Retype the entries below exactly, and keep every picture out of your version.

Dataset entries:
....................

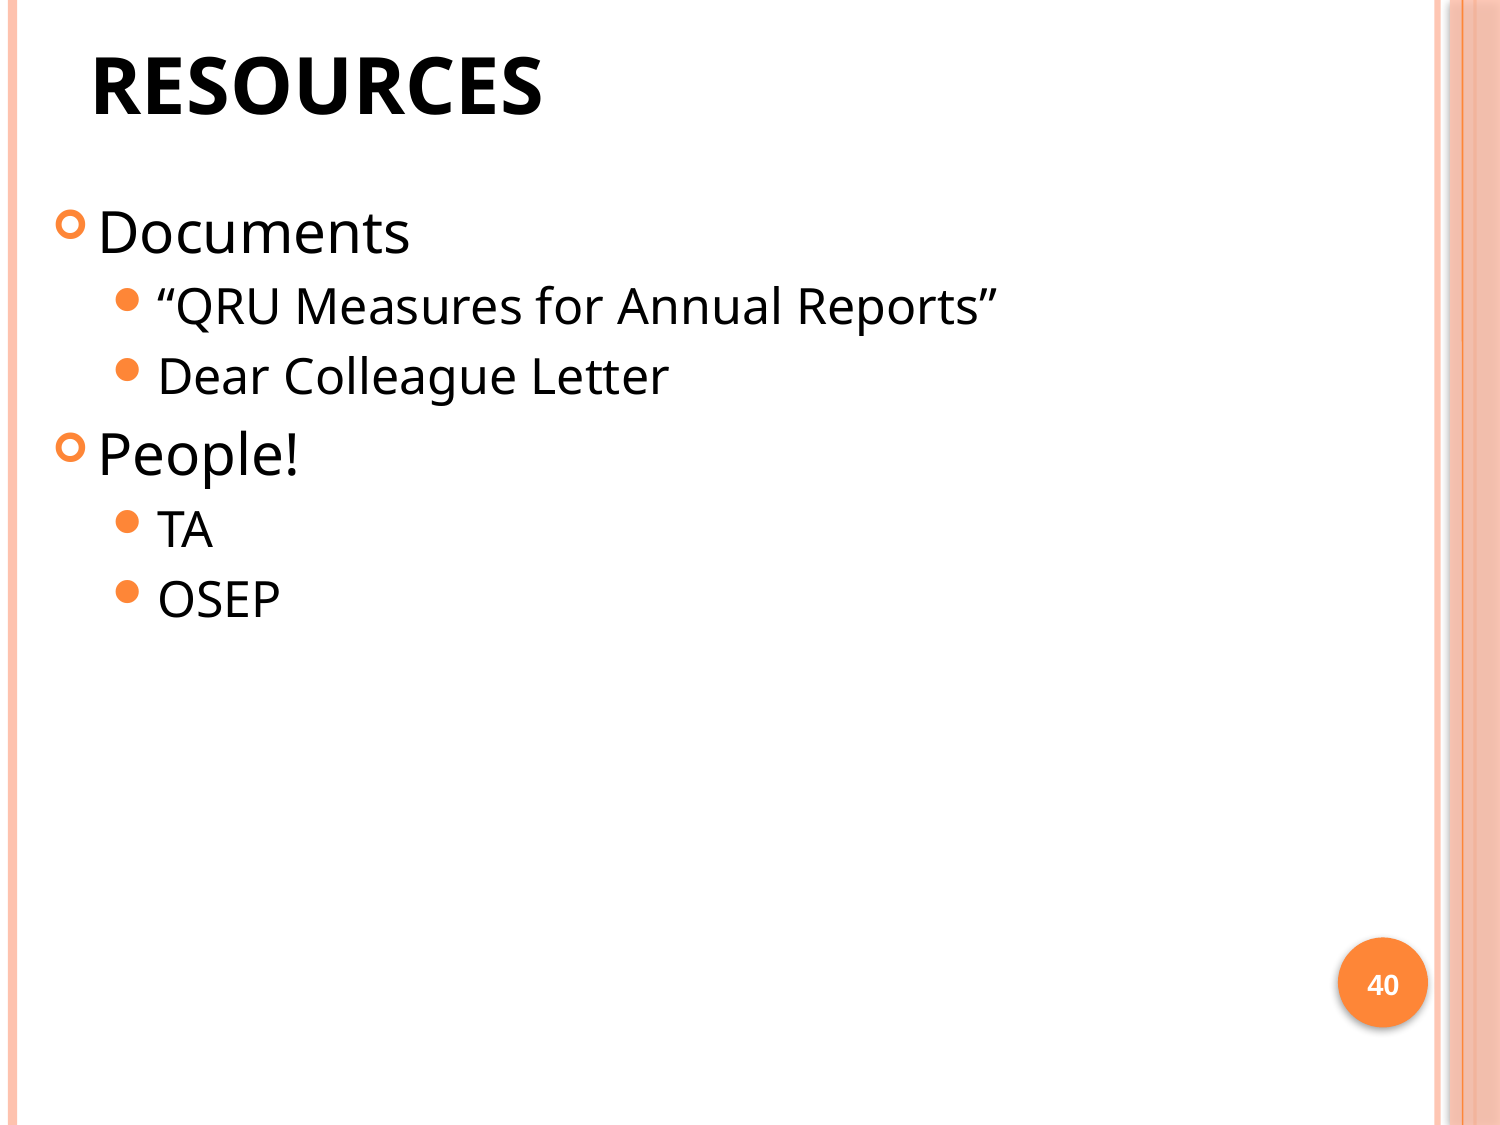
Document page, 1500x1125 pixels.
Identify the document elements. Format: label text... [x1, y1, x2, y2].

list Documents “QRU Measures for Annual Reports” Dear Colleague Letter People! TA OSEP [37, 187, 1388, 830]
title Resources [75, 45, 1300, 138]
slide_number 40 [1333, 940, 1434, 1027]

....................

Finished exercise:
Document page, 1500x1125 pixels.
Identify the document elements. Format: label text... [x1, y1, x2, y2].

list Documents “QRU Measures for Annual Reports” Dear Colleague Letter People! TA OSEP [37, 187, 1388, 830]
title Resources [75, 45, 1300, 138]
slide_number 40 [1333, 940, 1434, 1027]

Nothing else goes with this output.